7. En dernier lieu, pour prendre la décision contestée, la commission de discipline s'est fondée sur le fait que, le vendredi 12 mars 2021 vers 14h41, M. A a souhaité se faire examiner par l'Unité de Consultations et de Soins Ambulatoires (UCSA) de l'établissement pour un mal à la gorge. L'infirmière qui l'a reçu, suite à ses symptômes, l'a informé qu'il ferait l'objet d'un confinement médical. A cette annonce, M. A est sorti du bureau de l'infirmière en claquant la porte et en criant, refusant le confinement. Constatant cet emportement de l'intéressé, le surveillant sur place a fait appel à des renforts. Parallèlement, une infirmière a déclenché l'alarme. Un officier et un premier surveillant ont tenté d'établir le dialogue mais M. A a continué à hurler en refusant le confinement médical. Il a ensuite ôté son masque et mis ses doigts dans sa bouche. Après plusieurs minutes de négociation sans succès et pour mettre fin à l'incident, la mise en prévention du détenu a été décidée. Lors de sa mise en prévention et suite à sa fouille corporelle, M. A a exprimé son mécontentement verbalement et physiquement et a bousculé un surveillant avec ses mains au niveau de l'épaule gauche, tandis que ce dernier lui demandait de se calmer. M. A a reconnu dans ses observations devant la commission de discipline la bousculade d'un surveillant et le fait qu'il " soit monté en pression ". En se fondant sur ces éléments pour placer M. A à l'isolement préventif, alors que ce dernier a refusé de se soumettre à une mesure de sécurité et d'obtempérer immédiatement aux injonctions du personnel de cet établissement, que ce comportement était de nature à induire des répercussions immédiates sur le bon fonctionnement de l'établissement, la directrice du centre pénitentiaire de Nantes n'a pas méconnu les dispositions précitées.
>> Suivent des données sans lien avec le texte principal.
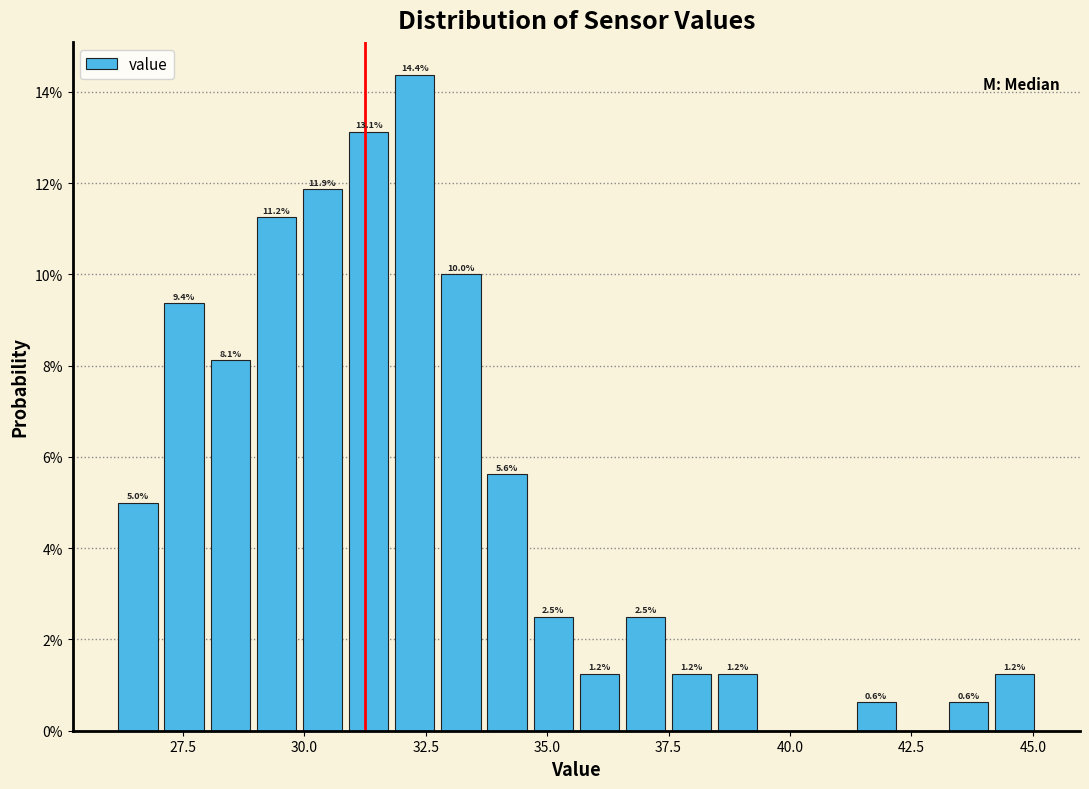

Around what value on the x-axis is the tallest bar? Give the approximate position of its centre, as read against the axis.

32.5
8. Il résulte de ce qui précède que M. A n'est pas fondé à demander l'annulation de la décision qu'il conteste.

Sur les frais liés au litige :

9. Les dispositions des articles L. 761-1 du code de justice administrative et 37 de la loi du 11 juillet 1991 font obstacle à ce qu'une somme soit mise à la charge l'Etat, qui n'est pas, dans la présente instance, la partie perdante.

D E C I D E :

Article 1er : La requête de M. A est rejetée.

Article 2 : Le présent jugement sera notifié à M. B A, à Me Laplane et au ministre des armées.

Délibéré après l'audience du 21 mai 2024, à laquelle siégeaient :

M. Cantié, président,

M. Pons, premier conseiller,

Mme Martel, première conseillère.

Rendu public par mise à disposition au greffe le 18 juin 2024.

Le rapporteur,

F. PONS

Le président,

C. CANTIÉLa greffière,

C. DUMONTEIL

La République mande et ordonne au garde des sceaux, ministre de la justice en ce qui le concerne ou à tous commissaires de justice à ce requis en ce qui concerne les voies de droit commun contre les parties privées, de pourvoir à l'exécution de la présente décision.